*** Opening of Material for the task ***

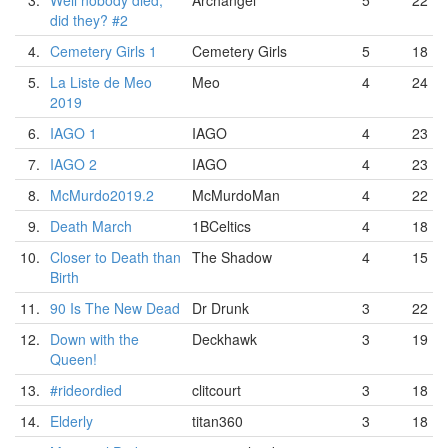
3.
Well nobody died,
Archangel
5
22
did they? #2
4.
Cemetery Girls 1
Cemetery Girls
5
18
5.
La Liste de Meo
Meo
4
24
2019
6.
IAGO 1
IAGO
4
23
7.
IAGO 2
IAGO
4
23
8.
McMurdo2019.2
McMurdoMan
4
22
9.
Death March
1BCeltics
4
18
10.
Closer to Death than
The Shadow
4
15
Birth
11.
90 Is The New Dead
Dr Drunk
3
22
12.
Down with the
Deckhawk
3
19
Queen!
13.
#rideordied
clitcourt
3
18
14.
Elderly
titan360
3
18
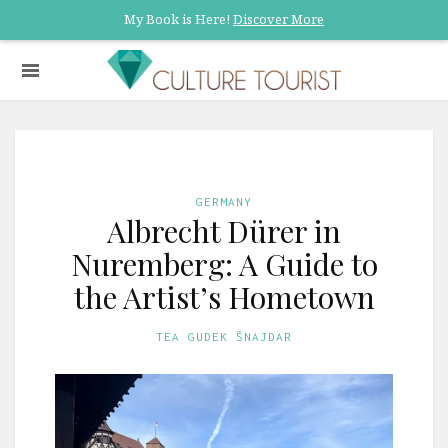
My Book is Here!
Discover More
GERMANY
Albrecht Dürer in
Nuremberg: A Guide to
the Artist’s Hometown
TEA GUDEK ŠNAJDAR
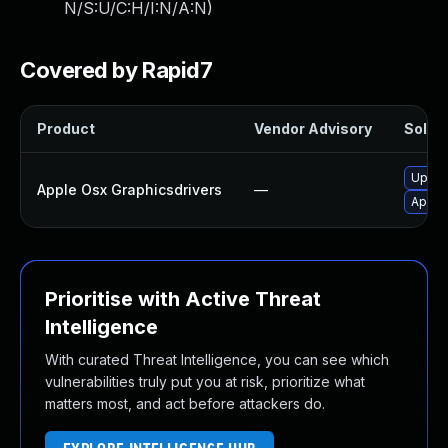
N/S:U/C:H/I:N/A:N
)
Covered by Rapid7
Product
Vendor Advisory
Soluti
Upgra
Apple Osx Graphicsdrivers
—
Apply 
Prioritise with Active Threat
Intelligence
With curated Threat Intelligence, you can see which
vulnerabilities truly put you at risk, prioritize what
matters most, and act before attackers do.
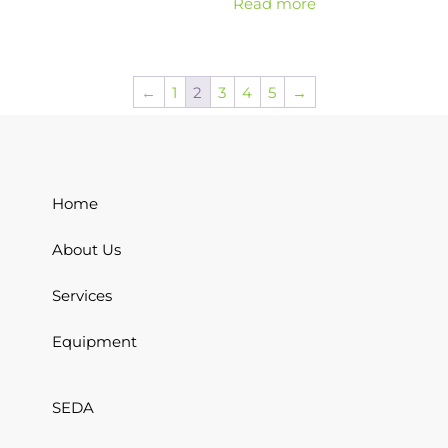
Read more
←
1
2
3
4
5
→
Home
About Us
Services
Equipment
SEDA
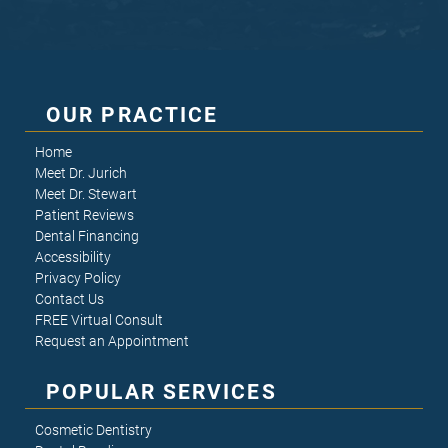
OUR PRACTICE
Home
Meet Dr. Jurich
Meet Dr. Stewart
Patient Reviews
Dental Financing
Accessibility
Privacy Policy
Contact Us
FREE Virtual Consult
Request an Appointment
POPULAR SERVICES
Cosmetic Dentistry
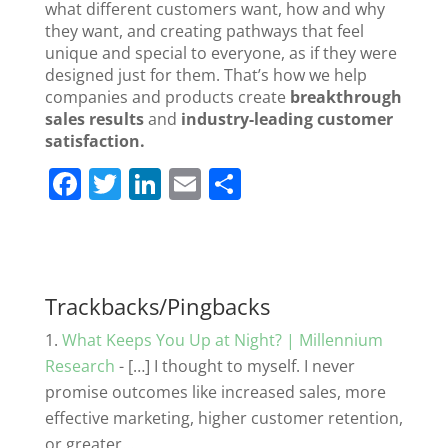
what different customers want, how and why
they want, and creating pathways that feel
unique and special to everyone, as if they were
designed just for them. That’s how we help
companies and products create
breakthrough
sales results
and
industry-leading customer
satisfaction.
F
T
Li
E
S
a
w
n
m
h
c
itt
k
ai
ar
e
er
e
l
e
b
dI
Trackbacks/Pingbacks
o
n
What Keeps You Up at Night? | Millennium
o
Research
- […] I thought to myself. I never
promise outcomes like increased sales, more
k
effective marketing, higher customer retention,
or greater…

*** Close of Material for the task ***

- [Requirement]:
The result should be the same data as above, line for line, with the pictures gone.

- [Written response]:
3.
Well nobody died,
Archangel
5
22
did they? #2
4.
Cemetery Girls 1
Cemetery Girls
5
18
5.
La Liste de Meo
Meo
4
24
2019
6.
IAGO 1
IAGO
4
23
7.
IAGO 2
IAGO
4
23
8.
McMurdo2019.2
McMurdoMan
4
22
9.
Death March
1BCeltics
4
18
10.
Closer to Death than
The Shadow
4
15
Birth
11.
90 Is The New Dead
Dr Drunk
3
22
12.
Down with the
Deckhawk
3
19
Queen!
13.
#rideordied
clitcourt
3
18
14.
Elderly
titan360
3
18
My Book is Here!
Discover More
GERMANY
Albrecht Dürer in
Nuremberg: A Guide to
the Artist’s Hometown
TEA GUDEK ŠNAJDAR
N/S:U/C:H/I:N/A:N
)
Covered by Rapid7
Product
Vendor Advisory
Soluti
Upgra
Apple Osx Graphicsdrivers
—
Apply 
Prioritise with Active Threat
Intelligence
With curated Threat Intelligence, you can see which
vulnerabilities truly put you at risk, prioritize what
matters most, and act before attackers do.
Read more
←
1
2
3
4
5
→
Home
About Us
Services
Equipment
SEDA
OUR PRACTICE
Home
Meet Dr. Jurich
Meet Dr. Stewart
Patient Reviews
Dental Financing
Accessibility
Privacy Policy
Contact Us
FREE Virtual Consult
Request an Appointment
POPULAR SERVICES
Cosmetic Dentistry
what different customers want, how and why
they want, and creating pathways that feel
unique and special to everyone, as if they were
designed just for them. That’s how we help
companies and products create
breakthrough
sales results
and
industry-leading customer
satisfaction.
F
T
Li
E
S
a
w
n
m
h
c
itt
k
ai
ar
e
er
e
l
e
b
dI
Trackbacks/Pingbacks
o
n
What Keeps You Up at Night? | Millennium
o
Research
- […] I thought to myself. I never
promise outcomes like increased sales, more
k
effective marketing, higher customer retention,
or greater…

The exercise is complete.